§ INPUT RECORDS

--------------------------------

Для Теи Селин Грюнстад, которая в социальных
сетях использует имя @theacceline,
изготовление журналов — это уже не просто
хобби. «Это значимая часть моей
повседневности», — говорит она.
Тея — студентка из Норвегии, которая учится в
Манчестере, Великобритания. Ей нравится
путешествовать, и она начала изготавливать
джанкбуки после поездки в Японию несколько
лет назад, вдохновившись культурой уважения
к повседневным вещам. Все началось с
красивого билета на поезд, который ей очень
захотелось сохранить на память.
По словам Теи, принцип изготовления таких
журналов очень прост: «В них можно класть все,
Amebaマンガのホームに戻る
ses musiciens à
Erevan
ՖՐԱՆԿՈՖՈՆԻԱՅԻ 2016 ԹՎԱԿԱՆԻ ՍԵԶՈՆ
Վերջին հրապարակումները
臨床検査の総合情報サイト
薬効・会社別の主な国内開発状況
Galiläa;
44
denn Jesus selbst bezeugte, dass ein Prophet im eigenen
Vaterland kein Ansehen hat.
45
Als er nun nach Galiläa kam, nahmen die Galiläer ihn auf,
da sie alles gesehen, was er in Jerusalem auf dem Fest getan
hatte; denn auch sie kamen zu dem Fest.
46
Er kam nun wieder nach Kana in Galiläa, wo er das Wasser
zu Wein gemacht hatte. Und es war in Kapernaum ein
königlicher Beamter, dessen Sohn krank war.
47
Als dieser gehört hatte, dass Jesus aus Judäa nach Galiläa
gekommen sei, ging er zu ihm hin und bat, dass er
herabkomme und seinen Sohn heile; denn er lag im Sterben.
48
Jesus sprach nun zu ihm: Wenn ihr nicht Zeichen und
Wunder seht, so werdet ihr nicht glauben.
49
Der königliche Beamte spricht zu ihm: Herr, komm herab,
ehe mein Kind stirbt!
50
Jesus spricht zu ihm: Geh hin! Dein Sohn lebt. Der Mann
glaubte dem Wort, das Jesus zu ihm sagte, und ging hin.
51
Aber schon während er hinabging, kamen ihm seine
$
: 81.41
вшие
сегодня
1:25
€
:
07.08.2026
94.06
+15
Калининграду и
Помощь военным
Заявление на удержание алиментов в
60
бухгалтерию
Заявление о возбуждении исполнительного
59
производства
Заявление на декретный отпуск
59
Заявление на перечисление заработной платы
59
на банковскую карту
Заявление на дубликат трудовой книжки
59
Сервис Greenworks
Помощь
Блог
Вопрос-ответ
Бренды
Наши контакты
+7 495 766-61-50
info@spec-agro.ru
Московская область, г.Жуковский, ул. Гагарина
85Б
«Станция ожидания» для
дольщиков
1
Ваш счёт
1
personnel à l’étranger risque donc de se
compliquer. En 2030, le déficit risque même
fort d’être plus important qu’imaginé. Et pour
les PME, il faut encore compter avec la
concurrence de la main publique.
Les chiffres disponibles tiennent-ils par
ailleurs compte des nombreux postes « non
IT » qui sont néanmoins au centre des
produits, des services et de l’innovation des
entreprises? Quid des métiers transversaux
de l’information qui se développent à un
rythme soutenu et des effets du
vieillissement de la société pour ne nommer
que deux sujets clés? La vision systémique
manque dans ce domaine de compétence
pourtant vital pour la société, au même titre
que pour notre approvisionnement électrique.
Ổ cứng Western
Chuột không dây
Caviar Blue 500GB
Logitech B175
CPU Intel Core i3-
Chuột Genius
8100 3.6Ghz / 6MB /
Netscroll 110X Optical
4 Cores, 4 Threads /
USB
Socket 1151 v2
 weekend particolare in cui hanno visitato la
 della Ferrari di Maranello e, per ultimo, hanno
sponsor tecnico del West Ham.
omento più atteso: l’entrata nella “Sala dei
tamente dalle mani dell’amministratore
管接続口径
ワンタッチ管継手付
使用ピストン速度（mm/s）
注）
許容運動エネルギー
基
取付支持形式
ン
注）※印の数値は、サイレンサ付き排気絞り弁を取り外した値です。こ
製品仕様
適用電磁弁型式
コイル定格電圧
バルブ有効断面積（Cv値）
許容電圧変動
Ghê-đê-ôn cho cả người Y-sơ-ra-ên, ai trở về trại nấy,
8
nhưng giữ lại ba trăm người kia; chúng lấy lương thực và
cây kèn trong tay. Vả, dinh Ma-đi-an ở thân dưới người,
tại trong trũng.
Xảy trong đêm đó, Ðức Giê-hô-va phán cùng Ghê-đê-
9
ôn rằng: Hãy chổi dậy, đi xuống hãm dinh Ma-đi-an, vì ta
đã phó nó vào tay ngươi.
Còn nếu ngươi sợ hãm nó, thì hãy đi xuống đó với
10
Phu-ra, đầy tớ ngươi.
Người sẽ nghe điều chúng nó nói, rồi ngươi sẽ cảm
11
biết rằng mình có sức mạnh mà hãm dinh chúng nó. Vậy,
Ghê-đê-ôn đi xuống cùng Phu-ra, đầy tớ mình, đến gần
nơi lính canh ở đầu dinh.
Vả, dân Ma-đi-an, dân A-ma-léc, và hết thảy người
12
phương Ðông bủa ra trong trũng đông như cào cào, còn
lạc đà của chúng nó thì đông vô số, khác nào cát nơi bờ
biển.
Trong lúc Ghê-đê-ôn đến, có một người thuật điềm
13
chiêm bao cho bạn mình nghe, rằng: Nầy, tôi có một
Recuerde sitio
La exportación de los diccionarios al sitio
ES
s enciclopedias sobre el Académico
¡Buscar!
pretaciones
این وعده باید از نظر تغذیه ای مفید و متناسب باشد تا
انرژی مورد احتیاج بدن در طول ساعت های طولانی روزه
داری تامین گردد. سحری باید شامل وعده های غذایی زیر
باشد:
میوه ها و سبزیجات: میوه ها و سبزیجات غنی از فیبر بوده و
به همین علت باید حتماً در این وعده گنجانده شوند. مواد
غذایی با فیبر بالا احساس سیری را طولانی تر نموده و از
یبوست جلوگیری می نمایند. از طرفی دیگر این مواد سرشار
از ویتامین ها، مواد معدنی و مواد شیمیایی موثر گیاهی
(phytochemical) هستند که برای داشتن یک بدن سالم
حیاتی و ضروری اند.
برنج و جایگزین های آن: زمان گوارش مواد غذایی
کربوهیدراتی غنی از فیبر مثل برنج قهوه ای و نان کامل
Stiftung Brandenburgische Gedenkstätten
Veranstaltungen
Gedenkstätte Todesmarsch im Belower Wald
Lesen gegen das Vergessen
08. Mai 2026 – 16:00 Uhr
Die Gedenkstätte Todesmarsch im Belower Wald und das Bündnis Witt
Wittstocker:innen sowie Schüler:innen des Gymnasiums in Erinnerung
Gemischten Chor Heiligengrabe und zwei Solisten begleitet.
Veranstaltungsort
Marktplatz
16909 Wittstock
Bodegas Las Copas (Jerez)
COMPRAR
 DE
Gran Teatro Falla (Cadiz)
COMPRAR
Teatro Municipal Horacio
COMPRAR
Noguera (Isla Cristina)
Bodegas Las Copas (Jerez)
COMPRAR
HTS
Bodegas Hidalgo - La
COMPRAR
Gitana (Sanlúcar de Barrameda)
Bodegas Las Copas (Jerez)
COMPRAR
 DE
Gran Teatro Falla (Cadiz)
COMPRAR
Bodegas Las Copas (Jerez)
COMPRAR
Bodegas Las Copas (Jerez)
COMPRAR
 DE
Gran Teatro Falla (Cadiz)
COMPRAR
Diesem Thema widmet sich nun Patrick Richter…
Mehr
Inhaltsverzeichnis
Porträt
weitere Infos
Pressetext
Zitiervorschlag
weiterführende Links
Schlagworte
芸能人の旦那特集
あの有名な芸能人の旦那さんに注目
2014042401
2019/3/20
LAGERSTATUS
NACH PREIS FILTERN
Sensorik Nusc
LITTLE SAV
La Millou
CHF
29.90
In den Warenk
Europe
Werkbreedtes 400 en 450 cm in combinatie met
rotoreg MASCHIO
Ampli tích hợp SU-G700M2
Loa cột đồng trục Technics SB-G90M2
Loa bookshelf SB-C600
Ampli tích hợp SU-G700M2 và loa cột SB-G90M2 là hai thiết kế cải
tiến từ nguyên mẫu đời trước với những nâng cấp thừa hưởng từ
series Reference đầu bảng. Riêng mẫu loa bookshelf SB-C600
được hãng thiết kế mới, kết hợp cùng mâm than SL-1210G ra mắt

--------------------------------

§ WHAT YOU NEED TO DO
From the records above, print only the lines between the one holding "путешествовать, и она начала изготавливать" and the one holding "По словам Теи, принцип изготовления таких", inclusive, exactly as they stand.

§ RESPONSE BELOW
путешествовать, и она начала изготавливать
джанкбуки после поездки в Японию несколько
лет назад, вдохновившись культурой уважения
к повседневным вещам. Все началось с
красивого билета на поезд, который ей очень
захотелось сохранить на память.
По словам Теи, принцип изготовления таких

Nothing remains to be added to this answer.